Betsabé Ruiz is a high achiever from Little Havana, Miami—she wins a scholarship to a private college in New York, then is picked for job training at a high-powered investment bank in the city. After a shaky start, she comes into her strengths and becomes the protege, then lover, of the widowed Robert David (known simply as “David”), a charismatic financial legend. She becomes pregnant; “Bets” is the first-person narrator, relating her experiences to the child in her womb. Those who know the David and Bathsheba story, in which the biblical couple’s first child dies as a punishment for their sin but the second, Solomon, becomes one of the great kings of Israel, will easily connect the dots.
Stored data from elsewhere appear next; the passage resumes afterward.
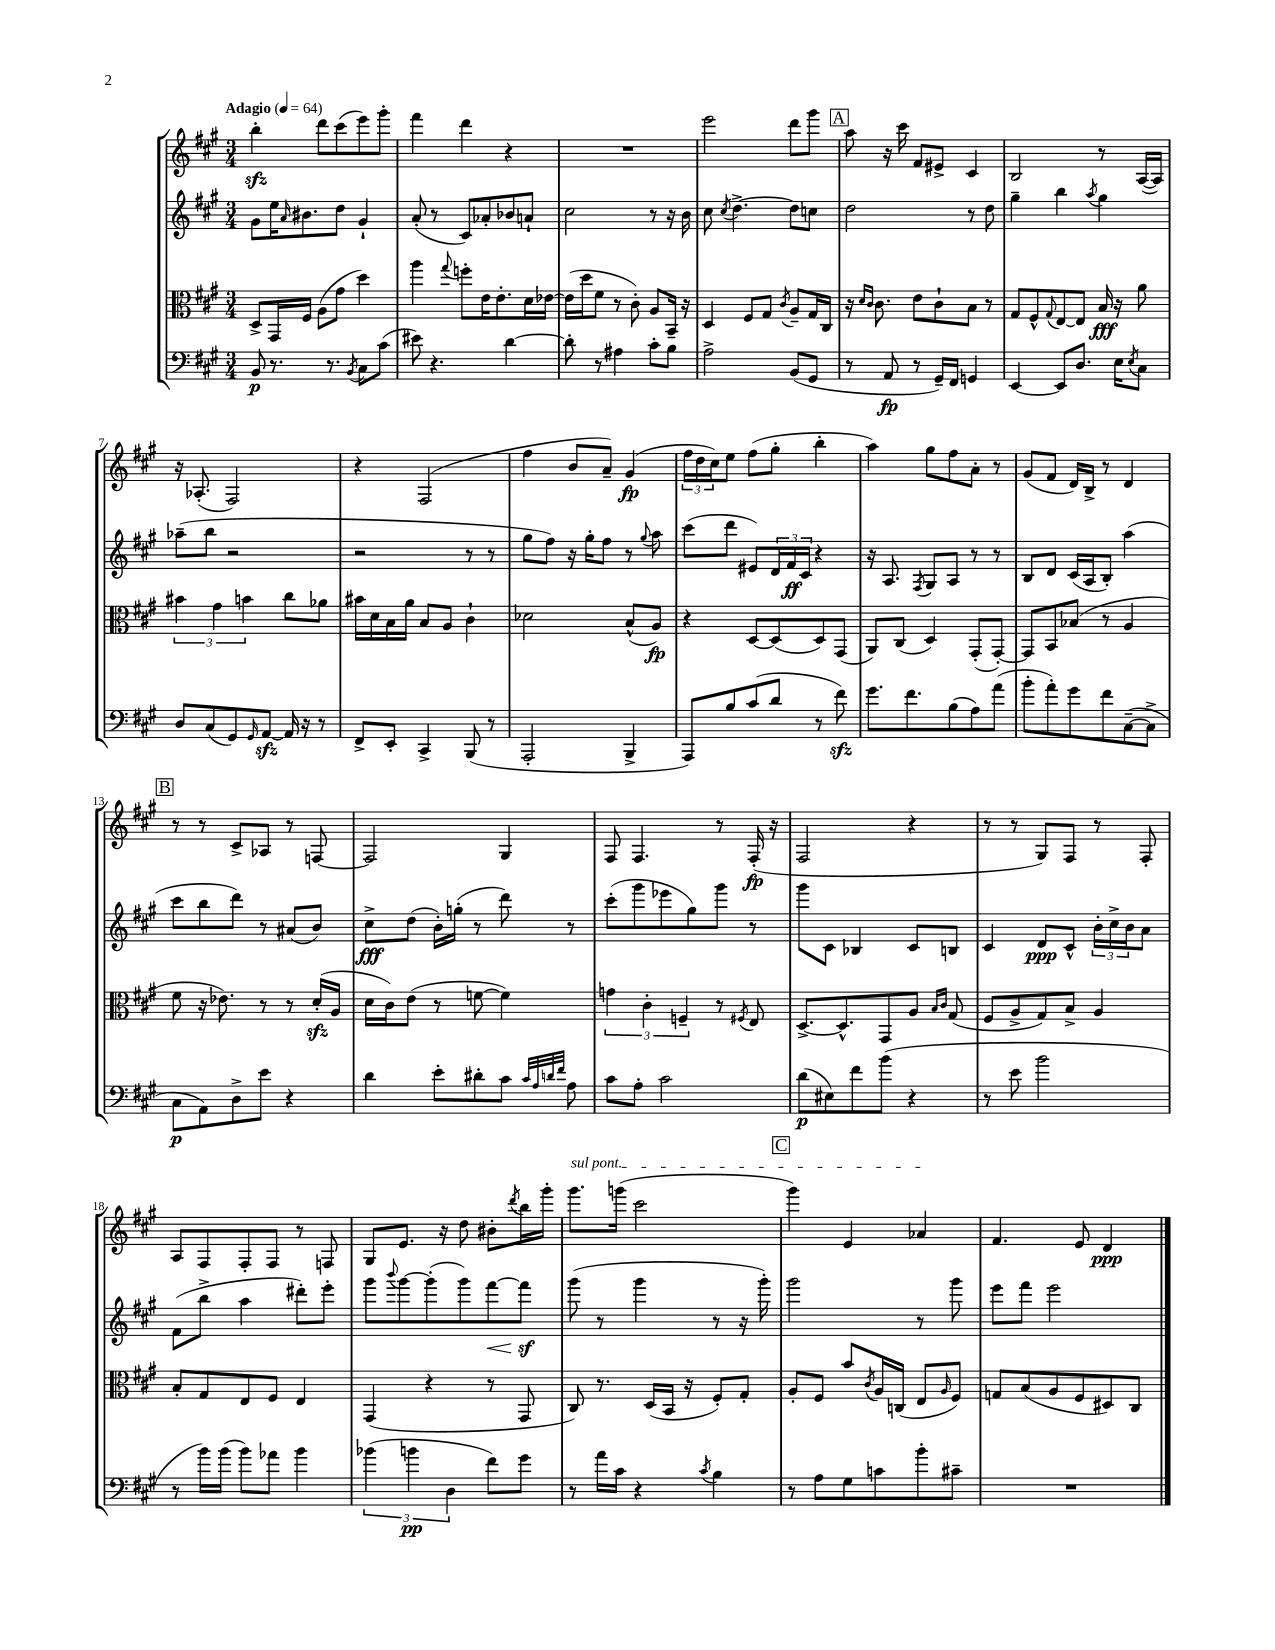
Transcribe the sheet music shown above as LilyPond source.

<<
\new StaffGroup <<
\new Staff = "s0" {
    \clef treble \key a \major \numericTimeSignature \time 3/4 \tempo "Adagio" 4 = 64
    b''4-.\sfz d'''8 cis'''8( e'''8) gis'''8-. |
    fis'''4 d'''4 r4 |
    R2. |
    e'''2 d'''8 gis'''8 |
    \mark \markup { \box "A" } a''8 r16 cis'''16 fis'8 eis'8-> cis'4 |
    b2 r8 a16~( a16) |
    r16 aes8.-.( fis2) |
    r4 fis2( |
    fis''4 b'8 a'8--) gis'4\fp( |
    \tuplet 3/2 { fis''16 d''16 cis''16) } e''8 fis''8( gis''8-. b''4-. |
    a''4) gis''8 fis''8 a'8-. r8 |
    gis'8( fis'8 d'16) b16-> r8 d'4 |
    \mark \markup { \box "B" } r8 r8 cis'8-> aes8 r8 f8~ |
    f2 gis4 |
    fis8 fis4. r8 fis16-.\fp( r16 |
    fis2 r4 |
    r8 r8 gis8) fis8 r8 fis8-. |
    a8 fis8 fis8-. fis8 r8 f8 |
    gis8 e'8. r16 d''8 bis'8-. \acciaccatura { d'''8 } b''16 gis'''16-. |
    \once \override TextSpanner.bound-details.left.text = \markup { \italic "sul pont." } gis'''8.\startTextSpan g'''16( cis'''2 |
    \mark \markup { \box "C" } gis'''4) e'4 aes'4\stopTextSpan |
    fis'4. e'8 d'4\ppp \bar "|." |
}
\new Staff = "s1" {
    \clef treble \key a \major \numericTimeSignature \time 3/4
    gis'8 e''16 \grace { a'16 } bis'8. d''8 gis'4-! |
    a'8-.( r8 cis'8) aes'8-. bes'8 a'8-! |
    cis''2 r8 r16 b'16 |
    cis''8 \acciaccatura { cis''8 } d''4.~-> d''8 c''8 |
    \mark \markup { \box "A" } d''2 r8 d''8 |
    gis''4-- b''4 \acciaccatura { a''8 } gis''4 |
    aes''8--( b''8 r2 |
    r2 r8 r8 |
    gis''8 fis''8) r16 gis''16-. fis''8 r8 \appoggiatura { gis''8 } a''8 |
    cis'''8( d'''8 eis'8) \tuplet 3/2 { d'16 fis'16\ff cis'16 } r4 |
    r16 a8. \acciaccatura { fis8 } gis8 a8 r8 r8 |
    b8 d'8 cis'16( a16 b8-.) a''4( |
    \mark \markup { \box "B" } cis'''8 b''8 d'''8) r8 ais'8( b'8) |
    cis''8->\fff d''8( b'16-.) g''16-.( r8 d'''8) r8 |
    cis'''8-.( gis'''8 ees'''8 gis''8) gis'''8 r8 |
    gis'''8 cis'8 bes4 cis'8 b8 |
    cis'4 d'8\ppp cis'8-^ \tuplet 3/2 { b'16-. cis''16-> b'16 } a'8 |
    fis'8( b''8-> a''4 dis'''8-.) e'''8-. |
    gis'''8 \appoggiatura { b'''8 } gis'''8~ gis'''8-.( gis'''8) fis'''8~\< fis'''8\sf\! |
    gis'''8( r8 gis'''4 r8 r16 gis'''16-.) |
    \mark \markup { \box "C" } gis'''2 r8 gis'''8 |
    e'''8 fis'''8 e'''2 \bar "|." |
}
\new Staff = "s2" {
    \clef alto \key a \major \numericTimeSignature \time 3/4
    d8-> gis,16 fis16 a8( gis'8 d''4) |
    a''4 \appoggiatura { gis''8 } f''8-. e'16 e'8.-. d'16 ees'16~ |
    ees'16( d''16 fis'8 r8 cis'8-.) a8 b,16-- r16 |
    d4 fis8 gis8 \acciaccatura { cis'8 } a8-- gis16 cis16 |
    \mark \markup { \box "A" } r16 \grace { d'16 cis'16 } cis'8. e'8 cis'8-! b8 r8 |
    gis8 fis8-^ \appoggiatura { gis8 } e8~ e8 b16\fff r16 a'8 |
    \tuplet 3/2 { bis'4 gis'4 b'4 } cis''8 aes'8 |
    bis'16 d'16 b16 a'16 b8 a8 cis'4-! |
    des'2 b8-^( a8\fp) |
    r4 d8~ d8( d8) gis,8( |
    a,8) cis8( d4) gis,8-.( gis,8~-.) |
    gis,8 b,8 bes8( r8 a4 |
    \mark \markup { \box "B" } fis'8 r16 ees'8.) r8 r8 d'16-.\sfz( a16 |
    d'16 cis'16) e'8( r8 f'8~ f'4) |
    \tuplet 3/2 { g'4 cis'4-. f4-- } r8 \acciaccatura { fis8 } e8 |
    d8.~-> d8.-^ gis,8 a8 \grace { b16 cis'16 } gis8( |
    fis8 a8-> gis8) b8-> a4 |
    b8-. gis8 e8 fis8 e4 |
    gis,4( r4 r8 gis,8 |
    cis8) r8. d16( b,16 r16 fis8-.) gis8-. |
    \mark \markup { \box "C" } a8-. fis8 b'8 \acciaccatura { cis'8 } a16 c16( e8 \grace { a16 } fis8) |
    g8 b8( a8 fis8 dis8) cis8 \bar "|." |
}
\new Staff = "s3" {
    \clef bass \key a \major \numericTimeSignature \time 3/4
    b,8\p r8. r8. \acciaccatura { b,8 } cis8 cis'8( |
    eis'8) r4. d'4~ |
    d'8-. r8 ais4 cis'8-. b8 |
    a2-> b,8( gis,8 |
    \mark \markup { \box "A" } r8 a,8\fp r8 gis,16--) fis,16 g,4 |
    e,4~ e,8 d8. e16 \acciaccatura { e8 } cis8 |
    d8 cis8( gis,8) \grace { gis,16 } a,8~\sfz a,16 r16 r8 |
    fis,8-> e,8-. cis,4-> b,,8( r8 |
    a,,2-. b,,4-> |
    a,,8) b8 cis'8( d'8 r8 fis'8\sfz) |
    gis'8. fis'8. b8( a8) a'8( |
    b'8-. a'8-.) gis'8 fis'8 cis8~--( cis8-> |
    \mark \markup { \box "B" } cis8\p a,8) d8-> e'8 r4 |
    d'4 e'8-. dis'8-. cis'8 \grace { cis'32 a32 d'32 fis'32 } a8 |
    cis'8 a8-. cis'2 |
    d'8\p( eis8) fis'8 b'8( r4 |
    r8 e'8 b'2 |
    r8 b'16) b'16( b'8) aes'8 b'4 |
    \tuplet 3/2 { bes'4( b'4\pp d4 } fis'8) gis'8 |
    r8 a'16 cis'16 r4 \acciaccatura { cis'8 } b4 |
    \mark \markup { \box "C" } r8 a8 gis8 c'8 b'8-. cis'8-- |
    R2. \bar "|." |
}
>>
>>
This is a wonderfully wise book. Blasberg is an accomplished writer, and in Betsabé Ruiz she has created an insightful and strong young woman. The author has a gift for imagery and metaphor, as seen when Bets reflects on David’s solicitousness, “as if he might be offering his hand to a novice gymnast crossing the balance beam,” a perfect evocation of the high-stress career that she is embarking on, not to mention a seduction that readers know is in the cards. David is the mentor, many years her senior, but, in the end, it is clearly Bets who is the real teacher; the book is, among other things, a testament to women’s deeper insights, like those of Bets’ wise grandmother, Yaya (“If Yaya was alive, she’d say doctors have no idea, that babies come when they are good and ready”). Of course, Bets and David are hardly the only characters—side plots abound with young people on the make in the Big Apple, caroming like bumper cars.
A sagacious and graceful modern-day retelling of a biblical love story.